Skip the pictures. Retype exactly, and only, the lines between the line holding "Wysyłamy na terenie całej Polski." and the last line below, inclusive.
INPUT DATA Start Marker
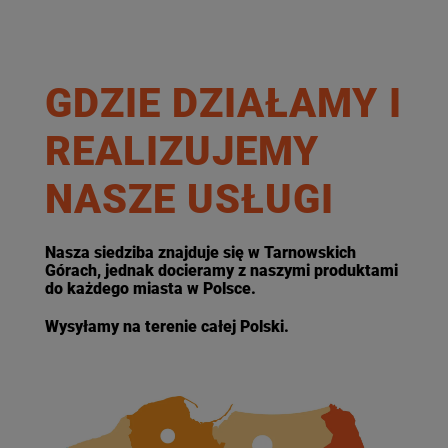
GDZIE DZIAŁAMY I
REALIZUJEMY
NASZE USŁUGI
Nasza siedziba znajduje się w Tarnowskich
Górach, jednak docieramy z naszymi produktami
do każdego miasta w Polsce.
Wysyłamy na terenie całej Polski.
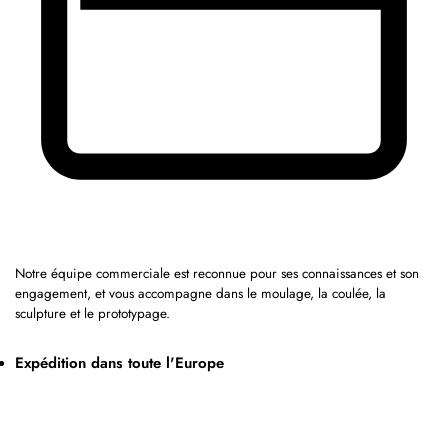
Notre équipe commerciale est reconnue pour ses connaissances et son
engagement, et vous accompagne dans le moulage, la coulée, la
sculpture et le prototypage.
Expédition dans toute l'Europe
INPUT DATA End Marker
* [OUTPUT OF THE TASK]
Wysyłamy na terenie całej Polski.
Notre équipe commerciale est reconnue pour ses connaissances et son
engagement, et vous accompagne dans le moulage, la coulée, la
sculpture et le prototypage.
Expédition dans toute l'Europe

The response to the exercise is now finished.